Рядом с Александрой стояла пепельница с окурками и чашка с недопитым кофе. Коричневая кофейная лужица растеклась по пластиковой столешнице. – Давно проснулась?
– Вообще-то давно, – замялась Саша, – вот сижу тут… – Она растерянно обвела рукой вокруг себя.
Пару секунд Надя изучала припухшее несчастное Сашино лицо. В одном ухе болталась, подрагивая, жемчужная сережка, вторая – отсутствовала. Из-под расхристанного ворота старенького махрового халата наивно выглядывала нарядная нитка бус, не снятых с вечера. Саша перехватила Надин взгляд и запахнула воротник у горла. Рукав халата задрался, и на руке обнаружилась сине-лиловая отметина – след вчерашней борьбы с балконной дверью и последующего падения.
– Опять на крыше сидишь? – поинтересовалась Надя устало. – В обнимку с водосточной трубой?
Александра понуро кивнула.
– Тебе уже разряд по верхолазанию пора давать. – Надя погладила ее по волосам, тягостно вздохнула, встала, убрала грязные чашки со стола, выкинула окурки из пепельницы, протерла тряпочкой кофейную лужу: Надя твердо верила, что чистота и порядок окружающего пространства не только сами по себе хороши, но еще и лечебно воздействуют на больную душу. Внешний же хаос только усугубляет внутренний. – Давай уже спускаться на землю, – сказала она, вытирая руки кухонным полотенцем и аккуратно раскладывая его на сушилке. – Для начала тебе надо поесть. Вчера ни черта не ела, так все на тарелке и осталось. Оливье будешь?
Александра уперлась локтями в стол, обхватила голову ладонями и страдальчески замычала.
– Что, голова болит? – посочувствовала Надя с ноткой укоризны в голосе.
– Тошно очень. Ты прости меня за вчерашнее, белочка? – сказала Александра, не поднимая глаз.
О, утренний синдром похмелья! Репетиция Страшного суда!
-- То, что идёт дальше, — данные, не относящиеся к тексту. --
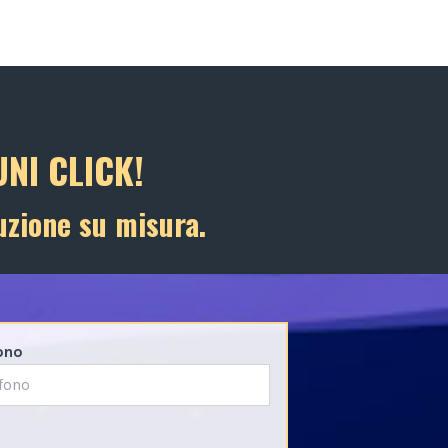
NI CLICK!
uzione su misura.
ono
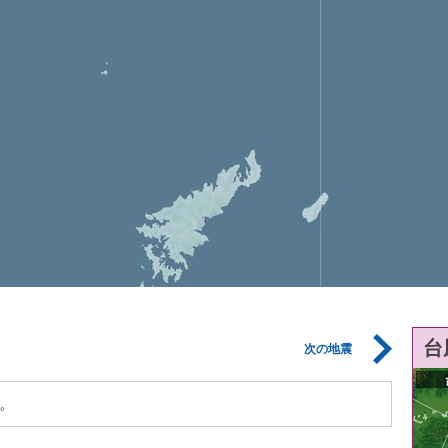
台
次の地震
。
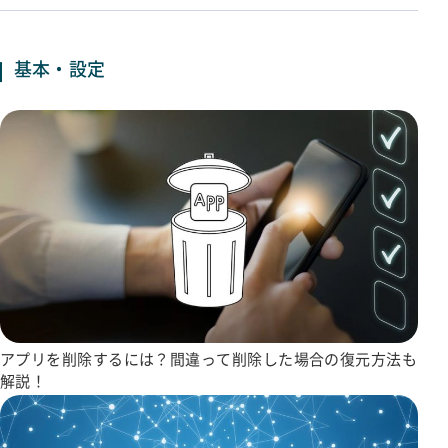
基本・設定
アプリを削除するには？間違って削除した場合の復元方法も
解説！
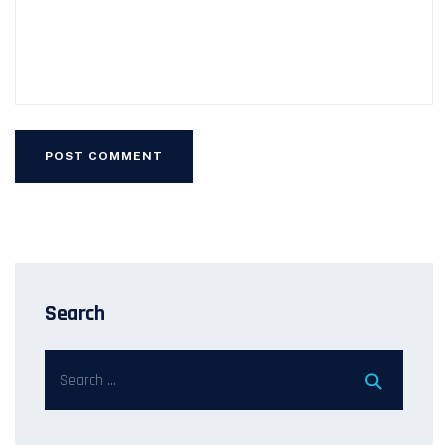
Search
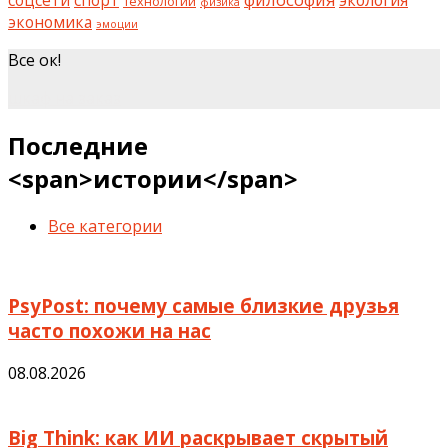
технологии
физика
экономика
эмоции
Все ок!
шкаф на заказ
Последние
<span>истории</span>
Все категории
PsyPost: почему самые близкие друзья
часто похожи на нас
08.08.2026
Big Think: как ИИ раскрывает скрытый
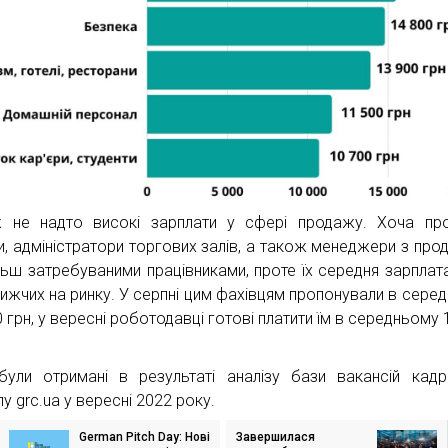
 не надто високі зарплати у сфері продажу. Хоча про
и, адміністратори торгових залів, а також менеджери з про
льш затребуваними працівниками, проте їх середня зарплат
нижчих на ринку. У серпні цим фахівцям пропонували в сере
 грн, у вересні роботодавці готові платити їм в середньому 
були отримані в результаті аналізу бази вакансій кад
у grc.ua у вересні 2022 року.
German Pitch Day: Нові
Завершилася
ігація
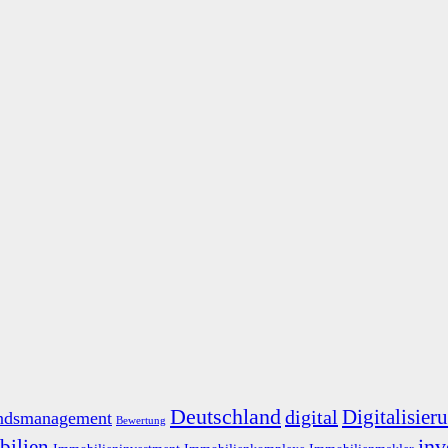
Deutschland
Digitalisier
digital
ndsmanagement
Bewertung
inv
ilien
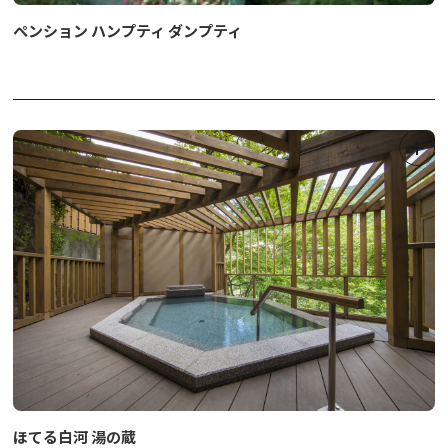
ペンション ハンプティ ダンプティ
ほてる白河 湯の蔵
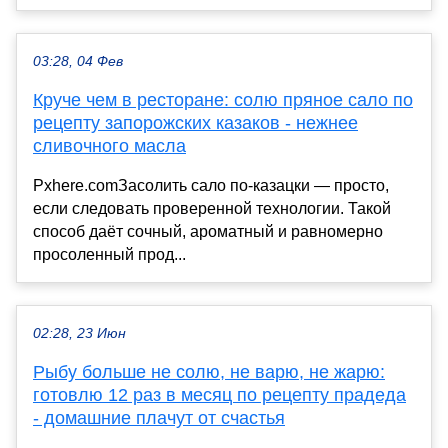
03:28, 04 Фев
Круче чем в ресторане: солю пряное сало по
рецепту запорожских казаков - нежнее
сливочного масла
Pxhere.comЗасолить сало по-казацки — просто,
если следовать проверенной технологии. Такой
способ даёт сочный, ароматный и равномерно
просоленный прод...
02:28, 23 Июн
Рыбу больше не солю, не варю, не жарю:
готовлю 12 раз в месяц по рецепту прадеда
- домашние плачут от счастья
Неоцененная по-настоящему услуга в нравственном развитии русского человека! Если накануне вечером на вопрос «тварь я дрожащая иль право имею?», однозначно следовал правоутверждающий ответ, то наутро этот же вопрос, но уже пропущенный через призму вины перед человечеством, безжалостно лупил кулаком под дых, выдирая вместе с внутренностями самопризнание: «Тварь, тварь я дрожащая и права не имею». Можно было бы написать роман в духе Достоевского Федора Михайловича, состоящий исключительно из сцен буйного загула и последующего похмельного раскаяния и разборок с тревожной совестью. Получилось бы сильно. Русские философы-идеалисты просто бы отдыхали.